Cambria Matlow – Why Dig When You Can Pluck
Cambria Matlow is a film director, writer and editor based in Portland, OR. In moody storyworlds that disrupt and discomfort, Matlow uses the mirror of nature to illuminate fractured identities, broken systems and complicated relationships.
Why Dig When You Can Pluck (2024) marks her writer/director narrative debut and premiered in competition at BAFICI in Argentina. The film went on to win Best Pacific Northwest Feature at Tacoma Film Festival and was nominated for Best Feature Film and Best Cinematography awards from NewFilmmakers LA.

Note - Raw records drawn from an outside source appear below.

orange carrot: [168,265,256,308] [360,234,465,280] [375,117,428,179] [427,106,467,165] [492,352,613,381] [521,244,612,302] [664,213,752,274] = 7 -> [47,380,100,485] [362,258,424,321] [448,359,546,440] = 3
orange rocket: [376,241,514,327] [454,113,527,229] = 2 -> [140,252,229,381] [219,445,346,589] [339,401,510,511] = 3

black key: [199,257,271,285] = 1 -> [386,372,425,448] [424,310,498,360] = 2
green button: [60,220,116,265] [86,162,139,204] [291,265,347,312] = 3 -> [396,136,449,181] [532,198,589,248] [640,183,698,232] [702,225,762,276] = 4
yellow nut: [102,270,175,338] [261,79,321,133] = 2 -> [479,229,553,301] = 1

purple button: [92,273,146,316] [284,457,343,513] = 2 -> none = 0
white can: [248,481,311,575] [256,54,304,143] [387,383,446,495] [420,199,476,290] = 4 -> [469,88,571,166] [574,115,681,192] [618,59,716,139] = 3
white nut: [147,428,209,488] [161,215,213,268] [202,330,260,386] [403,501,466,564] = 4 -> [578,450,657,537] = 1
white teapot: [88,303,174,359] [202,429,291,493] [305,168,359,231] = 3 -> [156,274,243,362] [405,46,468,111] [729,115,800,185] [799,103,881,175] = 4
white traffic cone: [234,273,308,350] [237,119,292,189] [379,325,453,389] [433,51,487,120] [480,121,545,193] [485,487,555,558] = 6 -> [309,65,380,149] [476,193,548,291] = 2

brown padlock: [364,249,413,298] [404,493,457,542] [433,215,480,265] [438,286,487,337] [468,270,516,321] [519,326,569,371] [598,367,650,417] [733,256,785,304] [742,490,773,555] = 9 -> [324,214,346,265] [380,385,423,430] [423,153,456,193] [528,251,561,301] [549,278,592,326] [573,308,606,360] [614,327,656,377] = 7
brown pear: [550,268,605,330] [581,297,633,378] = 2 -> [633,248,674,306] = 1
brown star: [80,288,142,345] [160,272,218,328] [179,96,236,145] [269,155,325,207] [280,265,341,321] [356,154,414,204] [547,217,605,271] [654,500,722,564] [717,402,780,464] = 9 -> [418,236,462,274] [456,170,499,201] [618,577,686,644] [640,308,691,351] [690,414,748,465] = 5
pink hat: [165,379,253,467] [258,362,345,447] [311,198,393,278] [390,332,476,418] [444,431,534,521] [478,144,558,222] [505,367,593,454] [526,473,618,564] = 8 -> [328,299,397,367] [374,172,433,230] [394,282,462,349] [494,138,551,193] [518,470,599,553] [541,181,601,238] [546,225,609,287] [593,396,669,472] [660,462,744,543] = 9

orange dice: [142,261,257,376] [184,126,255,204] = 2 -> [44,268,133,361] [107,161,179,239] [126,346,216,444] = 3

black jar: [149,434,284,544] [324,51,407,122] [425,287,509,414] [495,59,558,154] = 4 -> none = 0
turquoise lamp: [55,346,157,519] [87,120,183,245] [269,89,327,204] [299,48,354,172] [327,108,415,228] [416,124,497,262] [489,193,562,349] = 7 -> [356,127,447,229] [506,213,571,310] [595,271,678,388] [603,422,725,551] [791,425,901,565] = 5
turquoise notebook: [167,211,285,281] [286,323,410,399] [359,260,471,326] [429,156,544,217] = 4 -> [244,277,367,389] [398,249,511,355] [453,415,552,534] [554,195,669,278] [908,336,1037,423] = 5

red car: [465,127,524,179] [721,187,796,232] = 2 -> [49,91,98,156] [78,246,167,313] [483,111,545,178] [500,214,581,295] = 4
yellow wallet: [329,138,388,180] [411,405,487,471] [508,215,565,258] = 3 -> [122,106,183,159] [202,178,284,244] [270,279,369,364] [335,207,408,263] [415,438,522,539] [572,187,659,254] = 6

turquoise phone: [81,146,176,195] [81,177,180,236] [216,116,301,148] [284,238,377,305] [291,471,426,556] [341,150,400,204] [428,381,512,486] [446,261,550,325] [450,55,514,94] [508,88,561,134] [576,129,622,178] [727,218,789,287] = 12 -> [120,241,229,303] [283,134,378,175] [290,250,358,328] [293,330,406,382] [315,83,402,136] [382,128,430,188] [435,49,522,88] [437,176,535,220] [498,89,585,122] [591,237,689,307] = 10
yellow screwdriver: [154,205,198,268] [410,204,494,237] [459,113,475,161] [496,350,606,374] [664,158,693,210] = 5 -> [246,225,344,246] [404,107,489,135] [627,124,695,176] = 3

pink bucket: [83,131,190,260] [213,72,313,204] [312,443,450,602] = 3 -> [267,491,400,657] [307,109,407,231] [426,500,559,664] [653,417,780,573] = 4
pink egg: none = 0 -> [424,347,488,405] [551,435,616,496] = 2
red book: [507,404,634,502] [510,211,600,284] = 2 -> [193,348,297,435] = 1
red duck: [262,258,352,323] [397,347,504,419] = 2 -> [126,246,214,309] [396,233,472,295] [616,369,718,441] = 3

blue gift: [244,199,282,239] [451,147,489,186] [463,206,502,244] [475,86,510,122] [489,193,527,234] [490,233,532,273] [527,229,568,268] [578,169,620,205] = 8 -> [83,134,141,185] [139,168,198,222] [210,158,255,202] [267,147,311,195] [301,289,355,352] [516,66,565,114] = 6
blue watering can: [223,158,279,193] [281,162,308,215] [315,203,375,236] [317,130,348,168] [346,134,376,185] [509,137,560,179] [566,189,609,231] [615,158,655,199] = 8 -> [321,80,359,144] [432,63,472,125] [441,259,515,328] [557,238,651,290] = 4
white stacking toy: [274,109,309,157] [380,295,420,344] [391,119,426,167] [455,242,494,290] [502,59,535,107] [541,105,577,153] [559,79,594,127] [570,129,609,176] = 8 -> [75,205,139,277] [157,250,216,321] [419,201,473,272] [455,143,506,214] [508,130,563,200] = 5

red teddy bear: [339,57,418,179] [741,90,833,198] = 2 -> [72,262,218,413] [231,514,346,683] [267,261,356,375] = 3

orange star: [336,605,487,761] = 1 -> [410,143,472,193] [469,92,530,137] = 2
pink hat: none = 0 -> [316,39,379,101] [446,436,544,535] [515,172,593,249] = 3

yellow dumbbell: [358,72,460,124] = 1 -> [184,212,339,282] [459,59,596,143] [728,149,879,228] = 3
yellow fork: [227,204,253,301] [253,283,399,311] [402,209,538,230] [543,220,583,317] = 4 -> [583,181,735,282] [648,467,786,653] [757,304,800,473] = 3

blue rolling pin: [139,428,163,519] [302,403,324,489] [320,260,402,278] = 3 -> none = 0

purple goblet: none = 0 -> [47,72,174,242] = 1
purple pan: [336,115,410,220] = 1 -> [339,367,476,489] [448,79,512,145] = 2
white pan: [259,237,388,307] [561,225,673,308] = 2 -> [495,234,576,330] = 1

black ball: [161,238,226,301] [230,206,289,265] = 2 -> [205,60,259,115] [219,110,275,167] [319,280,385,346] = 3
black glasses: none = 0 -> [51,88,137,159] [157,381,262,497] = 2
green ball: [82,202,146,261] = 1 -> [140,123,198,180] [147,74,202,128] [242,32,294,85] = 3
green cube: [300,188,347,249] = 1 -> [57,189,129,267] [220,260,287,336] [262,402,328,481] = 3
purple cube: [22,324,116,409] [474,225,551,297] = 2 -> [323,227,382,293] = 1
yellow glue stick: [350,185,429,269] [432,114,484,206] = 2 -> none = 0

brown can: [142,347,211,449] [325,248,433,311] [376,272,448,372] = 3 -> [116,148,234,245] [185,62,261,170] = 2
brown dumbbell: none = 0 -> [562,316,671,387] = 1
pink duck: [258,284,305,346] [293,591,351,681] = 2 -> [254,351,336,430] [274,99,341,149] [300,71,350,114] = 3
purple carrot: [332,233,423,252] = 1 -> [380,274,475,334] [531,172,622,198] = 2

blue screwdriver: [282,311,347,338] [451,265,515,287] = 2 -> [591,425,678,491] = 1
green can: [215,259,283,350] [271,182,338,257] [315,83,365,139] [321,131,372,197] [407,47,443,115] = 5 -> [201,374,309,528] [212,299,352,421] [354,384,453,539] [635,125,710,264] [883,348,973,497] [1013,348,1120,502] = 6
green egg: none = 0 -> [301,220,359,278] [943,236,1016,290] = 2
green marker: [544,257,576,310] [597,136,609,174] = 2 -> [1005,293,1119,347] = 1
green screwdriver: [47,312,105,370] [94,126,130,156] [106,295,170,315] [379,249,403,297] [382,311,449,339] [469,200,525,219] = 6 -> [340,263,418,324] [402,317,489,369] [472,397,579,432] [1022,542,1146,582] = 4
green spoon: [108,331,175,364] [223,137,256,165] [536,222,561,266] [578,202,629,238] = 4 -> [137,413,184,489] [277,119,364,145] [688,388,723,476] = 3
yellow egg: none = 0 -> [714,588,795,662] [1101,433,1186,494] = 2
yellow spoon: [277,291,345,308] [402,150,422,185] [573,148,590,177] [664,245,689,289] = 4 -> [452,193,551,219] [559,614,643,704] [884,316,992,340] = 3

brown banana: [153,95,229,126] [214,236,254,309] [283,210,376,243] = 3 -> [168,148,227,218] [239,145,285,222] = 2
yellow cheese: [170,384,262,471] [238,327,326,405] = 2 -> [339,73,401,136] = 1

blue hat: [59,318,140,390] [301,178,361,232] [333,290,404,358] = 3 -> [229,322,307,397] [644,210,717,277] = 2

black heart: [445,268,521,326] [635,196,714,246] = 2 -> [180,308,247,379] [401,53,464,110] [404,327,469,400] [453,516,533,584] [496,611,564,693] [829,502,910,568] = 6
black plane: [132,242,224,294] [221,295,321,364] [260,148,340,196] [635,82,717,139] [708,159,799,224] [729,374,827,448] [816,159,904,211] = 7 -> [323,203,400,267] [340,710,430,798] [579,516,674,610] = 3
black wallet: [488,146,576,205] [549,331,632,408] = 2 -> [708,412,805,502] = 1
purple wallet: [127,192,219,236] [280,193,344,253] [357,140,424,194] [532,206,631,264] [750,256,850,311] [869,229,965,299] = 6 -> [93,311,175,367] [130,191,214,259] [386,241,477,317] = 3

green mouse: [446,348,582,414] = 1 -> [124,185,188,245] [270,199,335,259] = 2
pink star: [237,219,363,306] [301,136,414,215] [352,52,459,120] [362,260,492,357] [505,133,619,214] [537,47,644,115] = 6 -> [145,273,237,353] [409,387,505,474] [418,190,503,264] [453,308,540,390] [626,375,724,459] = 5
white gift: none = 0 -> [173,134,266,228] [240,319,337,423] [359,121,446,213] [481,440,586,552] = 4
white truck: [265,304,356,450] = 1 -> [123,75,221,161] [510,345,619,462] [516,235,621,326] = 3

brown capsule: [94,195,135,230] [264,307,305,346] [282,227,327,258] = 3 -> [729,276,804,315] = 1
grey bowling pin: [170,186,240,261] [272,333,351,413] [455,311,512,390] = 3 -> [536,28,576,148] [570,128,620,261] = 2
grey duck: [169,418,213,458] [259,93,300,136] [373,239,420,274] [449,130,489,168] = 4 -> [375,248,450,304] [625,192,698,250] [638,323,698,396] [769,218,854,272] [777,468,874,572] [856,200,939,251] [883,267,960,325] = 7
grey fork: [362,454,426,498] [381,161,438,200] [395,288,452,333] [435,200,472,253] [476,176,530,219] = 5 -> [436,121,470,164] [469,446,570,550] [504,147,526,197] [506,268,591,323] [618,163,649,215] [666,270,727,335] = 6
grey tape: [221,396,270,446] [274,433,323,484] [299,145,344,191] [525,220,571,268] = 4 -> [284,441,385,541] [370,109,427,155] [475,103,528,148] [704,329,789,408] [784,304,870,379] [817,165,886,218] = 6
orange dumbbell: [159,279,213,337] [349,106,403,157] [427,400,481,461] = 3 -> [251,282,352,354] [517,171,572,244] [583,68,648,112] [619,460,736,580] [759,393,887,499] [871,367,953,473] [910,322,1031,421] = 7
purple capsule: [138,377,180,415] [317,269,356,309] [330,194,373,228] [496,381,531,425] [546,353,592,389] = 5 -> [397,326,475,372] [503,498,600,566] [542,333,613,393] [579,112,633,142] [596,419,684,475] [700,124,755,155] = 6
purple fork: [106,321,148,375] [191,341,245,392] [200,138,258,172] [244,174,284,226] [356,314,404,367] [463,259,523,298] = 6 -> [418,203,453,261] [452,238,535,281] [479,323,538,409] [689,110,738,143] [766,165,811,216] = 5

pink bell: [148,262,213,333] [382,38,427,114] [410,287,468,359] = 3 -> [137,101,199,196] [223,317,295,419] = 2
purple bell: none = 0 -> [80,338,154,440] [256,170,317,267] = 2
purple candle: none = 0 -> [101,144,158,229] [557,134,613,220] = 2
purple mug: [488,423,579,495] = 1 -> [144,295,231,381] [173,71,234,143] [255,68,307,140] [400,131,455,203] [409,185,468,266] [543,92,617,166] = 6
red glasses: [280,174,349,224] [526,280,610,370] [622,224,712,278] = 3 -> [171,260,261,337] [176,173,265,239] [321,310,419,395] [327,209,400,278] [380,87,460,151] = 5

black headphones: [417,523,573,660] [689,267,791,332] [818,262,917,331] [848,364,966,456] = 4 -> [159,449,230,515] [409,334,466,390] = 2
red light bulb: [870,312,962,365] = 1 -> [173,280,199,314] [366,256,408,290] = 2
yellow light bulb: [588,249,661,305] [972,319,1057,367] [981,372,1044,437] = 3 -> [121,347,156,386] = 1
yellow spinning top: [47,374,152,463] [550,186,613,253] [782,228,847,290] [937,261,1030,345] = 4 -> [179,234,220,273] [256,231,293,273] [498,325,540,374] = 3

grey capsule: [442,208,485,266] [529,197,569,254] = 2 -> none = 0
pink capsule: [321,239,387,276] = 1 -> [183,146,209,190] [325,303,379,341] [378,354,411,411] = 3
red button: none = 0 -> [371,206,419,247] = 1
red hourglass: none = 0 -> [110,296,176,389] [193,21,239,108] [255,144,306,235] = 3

An IFP Documentary Lab Fellow, Southern Circuit Tour Fellow and winner of Oregon Film + Playa’s Screenwriting Award, her Jury and Audience award-winning documentaries No More Dope Parties (2019), Woodsrider (2017) and Burning In the Sun (2010) have been selected for IFP’s Independent Film Week, broadcast on Al Jazeera and PBS, and screened in festivals and cinemas worldwide including New York’s Lincoln Center, Santa Barbara Int’l Film Festival and the Portland Art Museum.
Matlow’s films have been described as “hauntingly beautiful” and “patiently devastating” by Willamette Week and ”relaxing and contemplative” by the Los Angeles Times. BAFICI proclaims: “Matlow dares to whisper storms.”
She is currently pursuing an MFA in Creative Writing and Writing for the Performing Arts at University of California, Riverside, focusing on Screenwriting.